# What kind of MIDI CC do you do for woodwinds?



## benmwatson (Jan 10, 2021)

I'm trying to create more realistic woodwind sounds. I have EW Hollywood Orchestra Gold, so using those WW, which I know sparks some debate on these forums. It's what I've got for now.

I've read the manual a few times, and often keep it open when I'm entering parts.

A few questions for those more experienced.

1. Do you find yourself switching between patches often, or pick a couple longs, couple shorts, and just stick with those?
2. How do you deal with Mod and Expression? Do you add a CC envelope per phrase? per note? Mix it up?
3. What do your envelopes typically look like? I've been doing arcs of various subtlety, depending on the length and volume of the note.
4. How do you typically enter? While playing with a fader/knob? A second pass? Pen/line tool?

Any other hints for getting better sounding results with CC data?


----------



## mybadmemory (Jan 10, 2021)

1. depends on the library and patch. some libraries have more versatile performance patches while others demand more changing between patches and articulations.

2. also depends on the library and how much natural phrasing is recorded per note. if the per note phrasing is already in the recording, adding phrasing per phrase makes more sense, but if the recording is quite straight, phrasing per note might be needed.

3. once again, depends on both the recordings, and the intended result. have a look at YouTube videos of woodwind parts where the CC's are visible! like the release videos for CSW that appeared recently for example!

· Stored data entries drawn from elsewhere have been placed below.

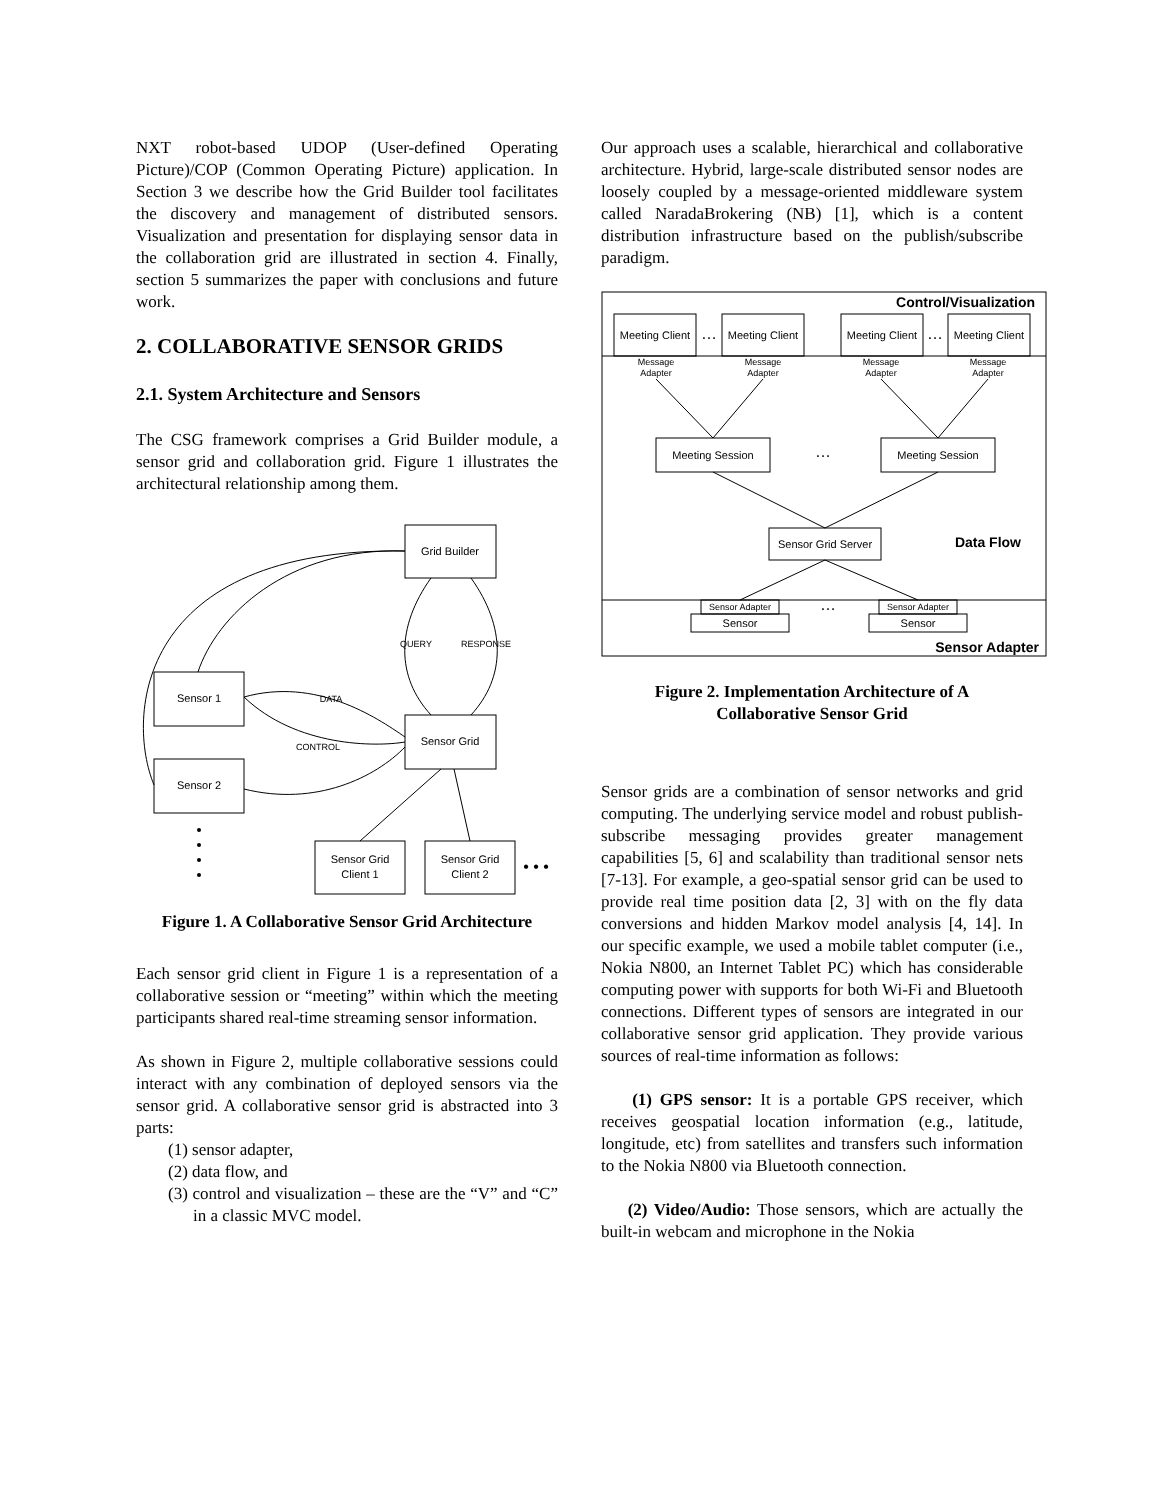NXT robot-based UDOP (User-defined Operating Picture)/COP (Common Operating Picture) application. In Section 3 we describe how the Grid Builder tool facilitates the discovery and management of distributed sensors. Visualization and presentation for displaying sensor data in the collaboration grid are illustrated in section 4. Finally, section 5 summarizes the paper with conclusions and future work.
2. COLLABORATIVE SENSOR GRIDS
2.1. System Architecture and Sensors
The CSG framework comprises a Grid Builder module, a sensor grid and collaboration grid. Figure 1 illustrates the architectural relationship among them.
Grid Builder
Sensor 1
Sensor Grid
Sensor 2
Sensor Grid
Client 1
Sensor Grid
Client 2
QUERY
RESPONSE
DATA
CONTROL
• • •
Figure 1. A Collaborative Sensor Grid Architecture
Each sensor grid client in Figure 1 is a representation of a collaborative session or “meeting” within which the meeting participants shared real-time streaming sensor information.
As shown in Figure 2, multiple collaborative sessions could interact with any combination of deployed sensors via the sensor grid. A collaborative sensor grid is abstracted into 3 parts:
(1) sensor adapter,
(2) data flow, and
(3) control and visualization – these are the “V” and “C” in a classic MVC model.
Our approach uses a scalable, hierarchical and collaborative architecture. Hybrid, large-scale distributed sensor nodes are loosely coupled by a message-oriented middleware system called NaradaBrokering (NB) [1], which is a content distribution infrastructure based on the publish/subscribe paradigm.
Meeting Client
Meeting Client
Meeting Client
Meeting Client
…
…
…
…
Message
Adapter
Message
Adapter
Message
Adapter
Message
Adapter
Sensor Adapter
Sensor Adapter
Meeting Session
Meeting Session
Sensor Grid Server
Sensor
Sensor
Control/Visualization
Data Flow
Sensor Adapter
Figure 2. Implementation Architecture of A Collaborative Sensor Grid
Sensor grids are a combination of sensor networks and grid computing. The underlying service model and robust publish-subscribe messaging provides greater management capabilities [5, 6] and scalability than traditional sensor nets [7-13]. For example, a geo-spatial sensor grid can be used to provide real time position data [2, 3] with on the fly data conversions and hidden Markov model analysis [4, 14]. In our specific example, we used a mobile tablet computer (i.e., Nokia N800, an Internet Tablet PC) which has considerable computing power with supports for both Wi-Fi and Bluetooth connections. Different types of sensors are integrated in our collaborative sensor grid application. They provide various sources of real-time information as follows:
(1) GPS sensor: It is a portable GPS receiver, which receives geospatial location information (e.g., latitude, longitude, etc) from satellites and transfers such information to the Nokia N800 via Bluetooth connection.
(2) Video/Audio: Those sensors, which are actually the built-in webcam and microphone in the Nokia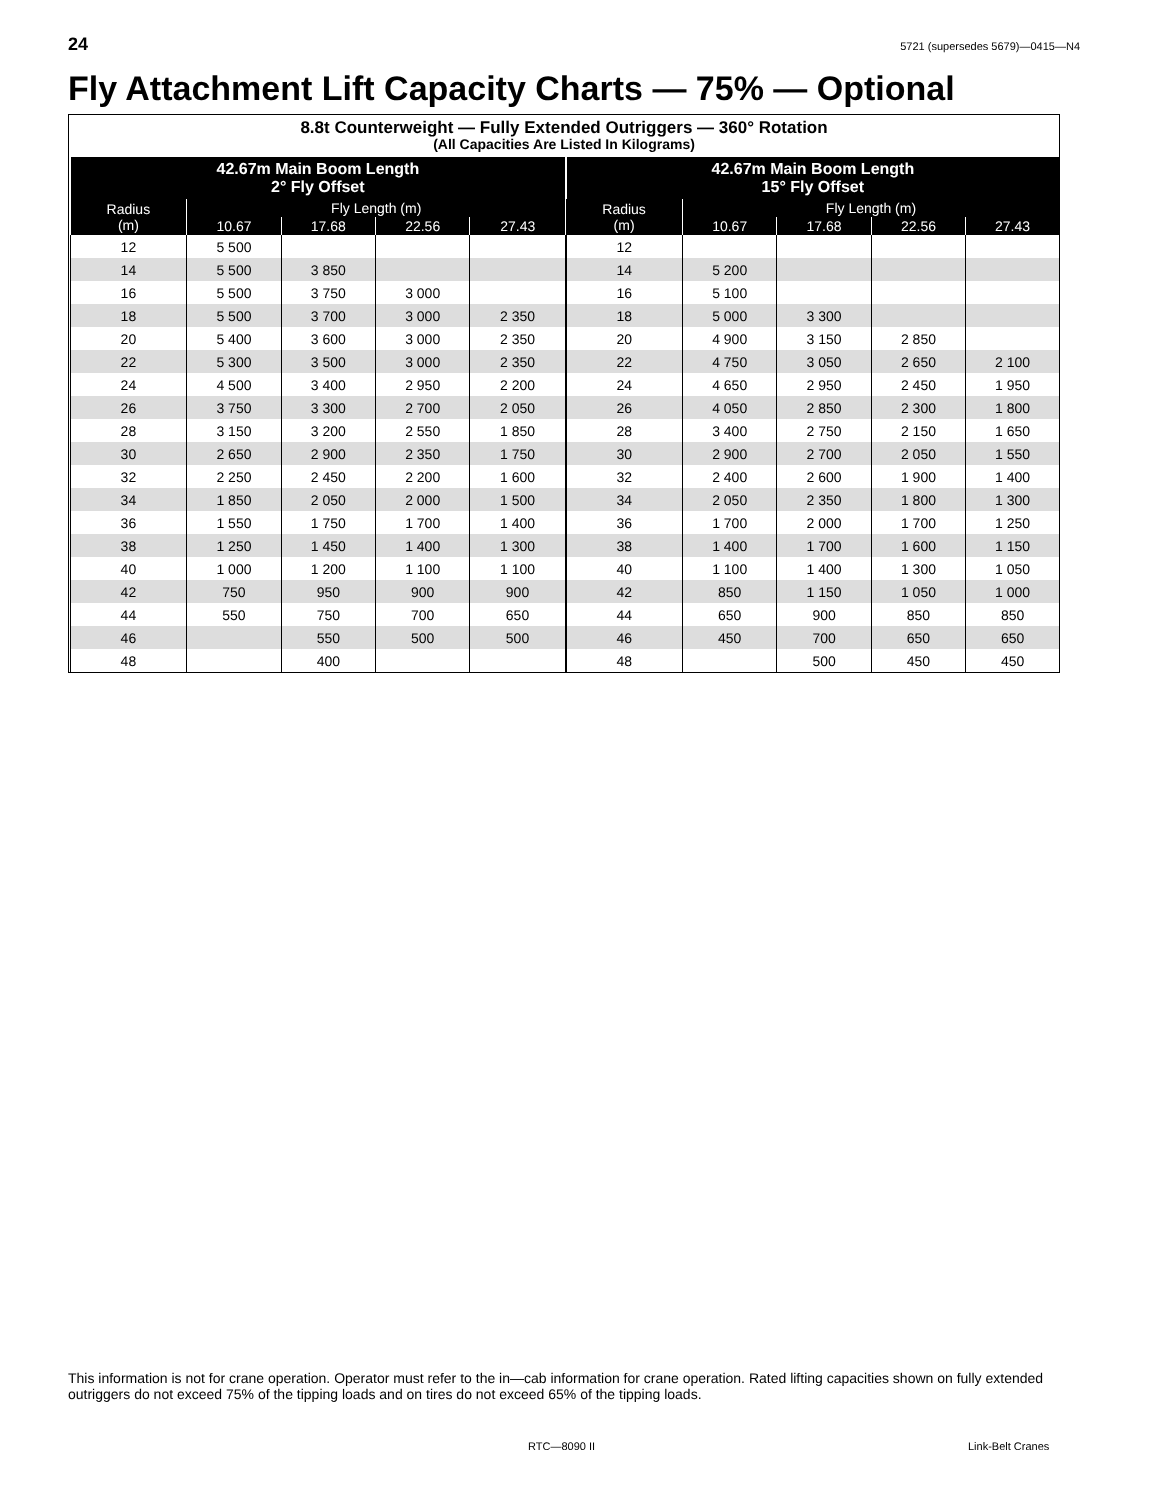24 5721 (supersedes 5679)—0415—N4
Fly Attachment Lift Capacity Charts — 75% — Optional
8.8t Counterweight — Fully Extended Outriggers — 360° Rotation
(All Capacities Are Listed In Kilograms)
| 42.67m Main Boom Length 2° Fly Offset | | | | | 42.67m Main Boom Length 15° Fly Offset | | | | |
| --- | --- | --- | --- | --- | --- | --- | --- | --- | --- |
| Radius (m) | Fly Length (m) | | | | Radius (m) | Fly Length (m) | | | |
| | 10.67 | 17.68 | 22.56 | 27.43 | | 10.67 | 17.68 | 22.56 | 27.43 |
| 12 | 5 500 | | | | 12 | | | | |
| 14 | 5 500 | 3 850 | | | 14 | 5 200 | | | |
| 16 | 5 500 | 3 750 | 3 000 | | 16 | 5 100 | | | |
| 18 | 5 500 | 3 700 | 3 000 | 2 350 | 18 | 5 000 | 3 300 | | |
| 20 | 5 400 | 3 600 | 3 000 | 2 350 | 20 | 4 900 | 3 150 | 2 850 | |
| 22 | 5 300 | 3 500 | 3 000 | 2 350 | 22 | 4 750 | 3 050 | 2 650 | 2 100 |
| 24 | 4 500 | 3 400 | 2 950 | 2 200 | 24 | 4 650 | 2 950 | 2 450 | 1 950 |
| 26 | 3 750 | 3 300 | 2 700 | 2 050 | 26 | 4 050 | 2 850 | 2 300 | 1 800 |
| 28 | 3 150 | 3 200 | 2 550 | 1 850 | 28 | 3 400 | 2 750 | 2 150 | 1 650 |
| 30 | 2 650 | 2 900 | 2 350 | 1 750 | 30 | 2 900 | 2 700 | 2 050 | 1 550 |
| 32 | 2 250 | 2 450 | 2 200 | 1 600 | 32 | 2 400 | 2 600 | 1 900 | 1 400 |
| 34 | 1 850 | 2 050 | 2 000 | 1 500 | 34 | 2 050 | 2 350 | 1 800 | 1 300 |
| 36 | 1 550 | 1 750 | 1 700 | 1 400 | 36 | 1 700 | 2 000 | 1 700 | 1 250 |
| 38 | 1 250 | 1 450 | 1 400 | 1 300 | 38 | 1 400 | 1 700 | 1 600 | 1 150 |
| 40 | 1 000 | 1 200 | 1 100 | 1 100 | 40 | 1 100 | 1 400 | 1 300 | 1 050 |
| 42 | 750 | 950 | 900 | 900 | 42 | 850 | 1 150 | 1 050 | 1 000 |
| 44 | 550 | 750 | 700 | 650 | 44 | 650 | 900 | 850 | 850 |
| 46 | | 550 | 500 | 500 | 46 | 450 | 700 | 650 | 650 |
| 48 | | 400 | | | 48 | | 500 | 450 | 450 |
This information is not for crane operation. Operator must refer to the in—cab information for crane operation. Rated lifting capacities shown on fully extended outriggers do not exceed 75% of the tipping loads and on tires do not exceed 65% of the tipping loads.
RTC—8090 II Link-Belt Cranes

4. I try my best while playing. sometimes I overdub a second time. and when that fails as well I draw it in.


----------



## mybadmemory (Jan 10, 2021)

I guess this is not how an actual flute player would play it, but mine usually end up looking something like this.


----------



## stevebryson (Jan 10, 2021)

I've tried to control expression via mod wheel, slider, hand drawing and breath controller while playing notes on the keyboard. But there is nothing like playing the notes and controlling expression on a wind controller like the EWI USB. It's the only way I can get something good enough for woodwind lead lines. Natural phrasing comes essentially for free. Yes, you have to practice and learn to play it, and maybe modify a sample set to get the expression right, but it's well worth it. It also works really well on other instruments like the Joshua Bell violin.


----------



## Saxer (Jan 10, 2021)

The easiest way of thinking wind phrases is to sing them. If you sing "bap bap bap" you probably need staccatos, if you sing daaaAAAHHHaaa... it's probably legato or long and the CC's should follows the dynamic you want. If your breath is out it would be the same for a woodwind player too. So don't forget the breath rests. Listen to woodwind phrases and sing along. No need to sound good. It's just to follow the phrasing. Most phrases end with a decrescendo, some with a crescendo and very very few with a static dynamic.


----------



## Per Boysen (Jan 10, 2021)

I too use an EWI USB. Gets the recording done (better) in a fraction of the time I would need if penning in, or playing notes on a keyboard, and drawing controllers into the GUI.


----------